Source data START

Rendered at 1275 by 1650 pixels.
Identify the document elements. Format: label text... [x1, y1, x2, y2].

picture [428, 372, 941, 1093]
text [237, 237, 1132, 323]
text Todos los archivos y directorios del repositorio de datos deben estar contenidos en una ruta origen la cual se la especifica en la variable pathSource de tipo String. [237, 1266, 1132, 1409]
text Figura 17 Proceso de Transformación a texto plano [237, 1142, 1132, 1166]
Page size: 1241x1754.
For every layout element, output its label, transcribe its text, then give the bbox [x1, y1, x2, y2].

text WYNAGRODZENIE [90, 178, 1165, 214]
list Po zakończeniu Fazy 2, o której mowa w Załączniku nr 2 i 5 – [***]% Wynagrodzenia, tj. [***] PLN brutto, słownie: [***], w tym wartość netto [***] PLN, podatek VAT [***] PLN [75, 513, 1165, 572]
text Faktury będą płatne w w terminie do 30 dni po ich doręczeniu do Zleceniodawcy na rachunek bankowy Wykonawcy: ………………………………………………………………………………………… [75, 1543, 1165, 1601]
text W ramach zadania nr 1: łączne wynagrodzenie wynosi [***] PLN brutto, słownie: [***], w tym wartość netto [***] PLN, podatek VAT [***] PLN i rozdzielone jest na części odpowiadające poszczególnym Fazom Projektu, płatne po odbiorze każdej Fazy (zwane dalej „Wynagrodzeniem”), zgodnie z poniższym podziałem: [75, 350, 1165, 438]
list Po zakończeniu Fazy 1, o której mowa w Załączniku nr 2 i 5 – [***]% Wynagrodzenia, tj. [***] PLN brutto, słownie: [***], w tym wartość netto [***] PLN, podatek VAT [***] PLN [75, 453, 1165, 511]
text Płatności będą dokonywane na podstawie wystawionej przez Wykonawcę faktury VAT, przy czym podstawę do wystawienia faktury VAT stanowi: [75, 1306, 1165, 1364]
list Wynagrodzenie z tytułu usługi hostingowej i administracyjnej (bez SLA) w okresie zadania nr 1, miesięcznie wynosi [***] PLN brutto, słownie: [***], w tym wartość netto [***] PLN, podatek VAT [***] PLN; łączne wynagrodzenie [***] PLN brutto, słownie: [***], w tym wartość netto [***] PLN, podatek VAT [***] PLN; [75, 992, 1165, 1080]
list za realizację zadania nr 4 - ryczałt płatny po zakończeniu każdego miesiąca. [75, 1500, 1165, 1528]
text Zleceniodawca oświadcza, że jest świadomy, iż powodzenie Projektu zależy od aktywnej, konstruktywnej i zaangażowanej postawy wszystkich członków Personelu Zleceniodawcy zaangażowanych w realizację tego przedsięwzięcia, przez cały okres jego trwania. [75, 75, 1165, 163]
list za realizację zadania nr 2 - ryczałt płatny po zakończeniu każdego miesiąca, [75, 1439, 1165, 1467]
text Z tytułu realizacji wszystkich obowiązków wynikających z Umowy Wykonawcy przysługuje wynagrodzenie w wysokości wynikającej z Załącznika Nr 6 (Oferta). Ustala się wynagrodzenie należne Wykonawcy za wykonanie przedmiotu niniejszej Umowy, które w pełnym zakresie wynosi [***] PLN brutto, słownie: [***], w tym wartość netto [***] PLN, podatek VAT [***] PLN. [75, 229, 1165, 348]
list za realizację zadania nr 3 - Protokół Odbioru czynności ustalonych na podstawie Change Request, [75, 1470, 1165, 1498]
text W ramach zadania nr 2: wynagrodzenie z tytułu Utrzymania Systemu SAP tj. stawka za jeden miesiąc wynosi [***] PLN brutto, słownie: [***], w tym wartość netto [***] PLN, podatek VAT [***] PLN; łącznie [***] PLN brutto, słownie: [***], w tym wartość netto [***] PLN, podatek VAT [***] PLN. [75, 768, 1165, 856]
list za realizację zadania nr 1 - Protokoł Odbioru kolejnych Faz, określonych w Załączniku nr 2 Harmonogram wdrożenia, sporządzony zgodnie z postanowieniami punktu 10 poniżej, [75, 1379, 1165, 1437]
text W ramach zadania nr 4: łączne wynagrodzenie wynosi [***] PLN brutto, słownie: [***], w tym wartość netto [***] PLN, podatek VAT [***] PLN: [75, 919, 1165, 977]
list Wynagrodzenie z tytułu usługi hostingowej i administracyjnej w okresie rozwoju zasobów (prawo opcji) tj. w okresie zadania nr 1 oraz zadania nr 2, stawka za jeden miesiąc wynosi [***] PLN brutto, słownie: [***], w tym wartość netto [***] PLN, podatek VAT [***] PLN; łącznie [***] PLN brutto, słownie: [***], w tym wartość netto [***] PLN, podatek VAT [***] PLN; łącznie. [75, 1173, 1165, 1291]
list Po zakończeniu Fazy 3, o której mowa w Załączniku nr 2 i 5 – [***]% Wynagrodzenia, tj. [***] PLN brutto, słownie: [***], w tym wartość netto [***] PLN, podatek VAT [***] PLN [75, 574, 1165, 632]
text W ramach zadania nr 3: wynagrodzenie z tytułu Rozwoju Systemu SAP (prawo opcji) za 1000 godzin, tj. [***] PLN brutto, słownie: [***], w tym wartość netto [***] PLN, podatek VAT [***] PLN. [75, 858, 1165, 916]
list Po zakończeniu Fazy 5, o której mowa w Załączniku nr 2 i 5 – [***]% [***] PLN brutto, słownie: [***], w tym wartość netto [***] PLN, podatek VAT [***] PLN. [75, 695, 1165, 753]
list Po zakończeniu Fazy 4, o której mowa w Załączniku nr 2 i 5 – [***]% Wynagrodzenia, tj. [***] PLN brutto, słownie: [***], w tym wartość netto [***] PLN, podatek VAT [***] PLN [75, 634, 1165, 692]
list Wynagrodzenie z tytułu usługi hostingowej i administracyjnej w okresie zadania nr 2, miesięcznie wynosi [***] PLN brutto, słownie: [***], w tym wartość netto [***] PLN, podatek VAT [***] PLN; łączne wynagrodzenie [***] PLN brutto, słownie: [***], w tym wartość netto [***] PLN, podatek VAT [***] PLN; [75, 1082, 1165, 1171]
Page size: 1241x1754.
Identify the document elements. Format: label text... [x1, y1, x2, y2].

Source data END

• Directions:
In the material above, find every line with the word "Odbioru" and show it.

• Answer for the task:
list za realizację zadania nr 3 - Protokół Odbioru czynności ustalonych na podstawie Change Request, [75, 1470, 1165, 1498]
list za realizację zadania nr 1 - Protokoł Odbioru kolejnych Faz, określonych w Załączniku nr 2 Harmonogram wdrożenia, sporządzony zgodnie z postanowieniami punktu 10 poniżej, [75, 1379, 1165, 1437]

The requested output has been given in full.